> What is being asked
Which of the lines in the data mention the string "земельного"? List them all.
________________
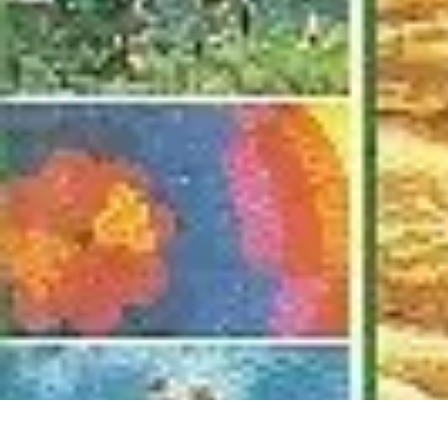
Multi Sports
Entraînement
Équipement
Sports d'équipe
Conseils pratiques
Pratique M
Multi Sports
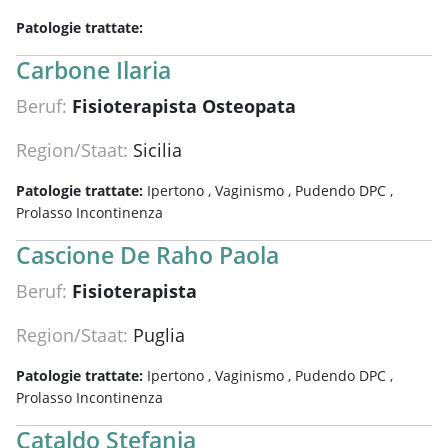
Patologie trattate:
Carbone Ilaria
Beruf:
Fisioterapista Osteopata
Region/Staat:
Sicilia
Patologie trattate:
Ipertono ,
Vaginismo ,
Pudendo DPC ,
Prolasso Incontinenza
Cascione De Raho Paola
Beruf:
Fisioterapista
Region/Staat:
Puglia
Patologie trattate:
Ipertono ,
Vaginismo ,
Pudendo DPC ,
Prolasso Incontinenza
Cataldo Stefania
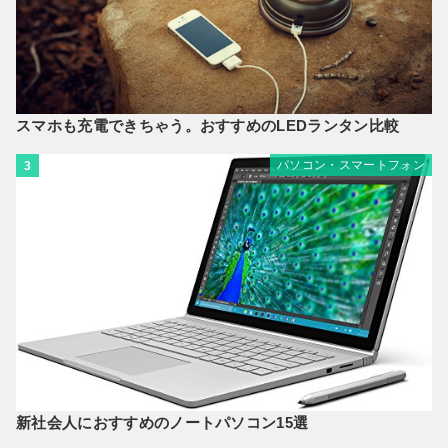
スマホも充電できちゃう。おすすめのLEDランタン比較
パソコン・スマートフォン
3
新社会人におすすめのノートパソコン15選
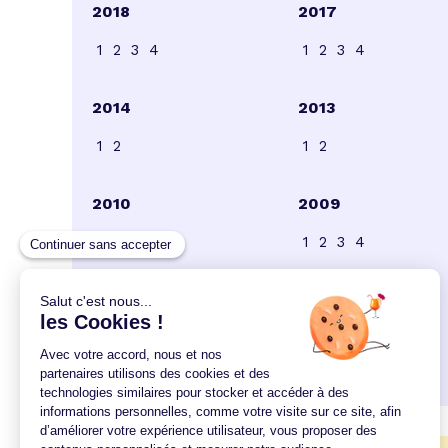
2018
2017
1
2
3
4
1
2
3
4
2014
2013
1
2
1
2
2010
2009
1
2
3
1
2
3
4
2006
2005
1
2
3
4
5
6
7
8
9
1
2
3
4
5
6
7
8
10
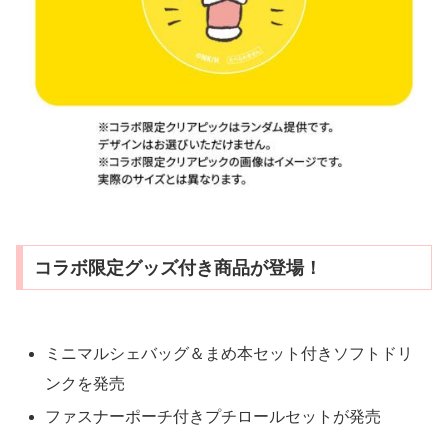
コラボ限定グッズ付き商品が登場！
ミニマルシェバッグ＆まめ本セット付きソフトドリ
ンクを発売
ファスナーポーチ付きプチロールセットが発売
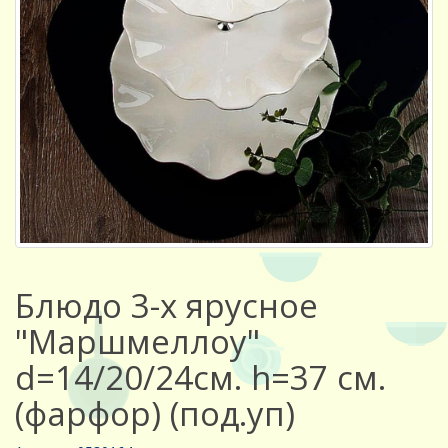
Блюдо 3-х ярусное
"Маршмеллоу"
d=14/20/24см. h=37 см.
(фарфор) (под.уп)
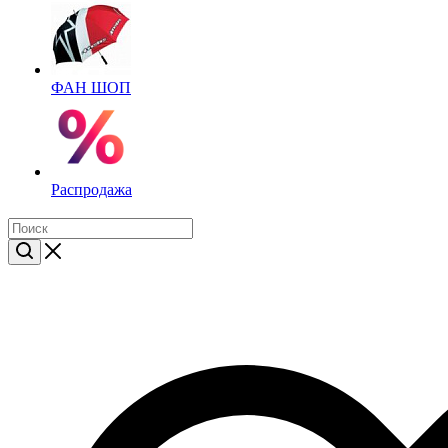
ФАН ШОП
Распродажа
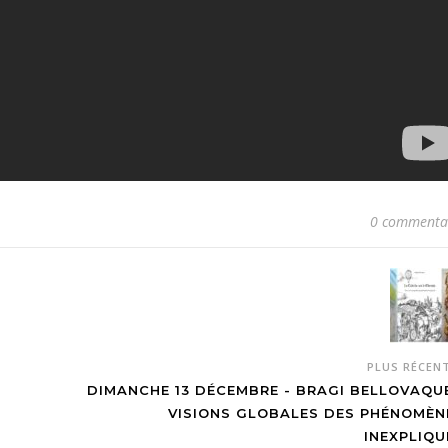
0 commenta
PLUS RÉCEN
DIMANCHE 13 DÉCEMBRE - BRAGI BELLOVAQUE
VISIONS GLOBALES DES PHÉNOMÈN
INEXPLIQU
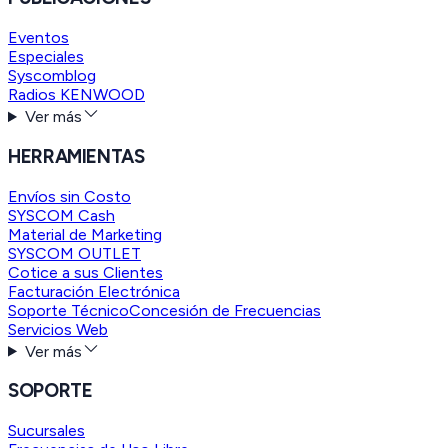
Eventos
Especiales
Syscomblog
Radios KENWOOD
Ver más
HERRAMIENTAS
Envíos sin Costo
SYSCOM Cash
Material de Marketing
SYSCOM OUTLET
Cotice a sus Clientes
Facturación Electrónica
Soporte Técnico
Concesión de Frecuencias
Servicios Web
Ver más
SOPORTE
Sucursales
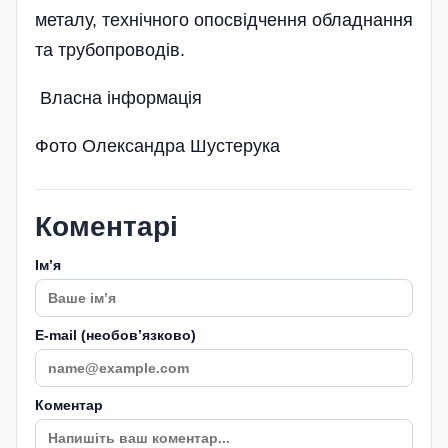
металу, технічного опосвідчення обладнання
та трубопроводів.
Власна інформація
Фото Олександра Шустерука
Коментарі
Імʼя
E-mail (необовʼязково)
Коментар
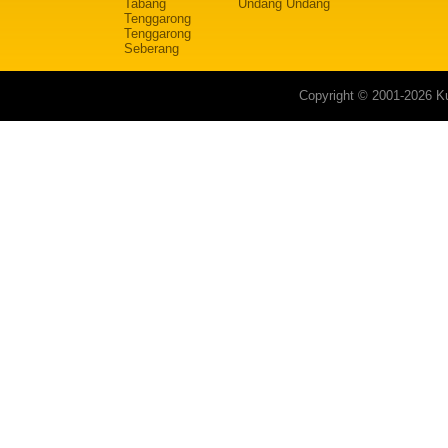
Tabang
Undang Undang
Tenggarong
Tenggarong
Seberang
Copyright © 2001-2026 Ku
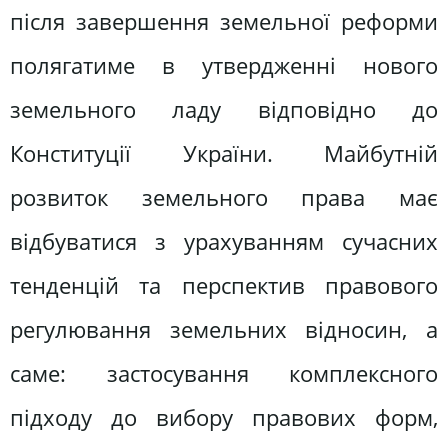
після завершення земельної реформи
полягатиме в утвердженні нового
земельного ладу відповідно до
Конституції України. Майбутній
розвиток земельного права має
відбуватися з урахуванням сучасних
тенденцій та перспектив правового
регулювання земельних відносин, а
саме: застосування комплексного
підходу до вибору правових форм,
________________
> Result
земельного ладу відповідно до
розвиток земельного права має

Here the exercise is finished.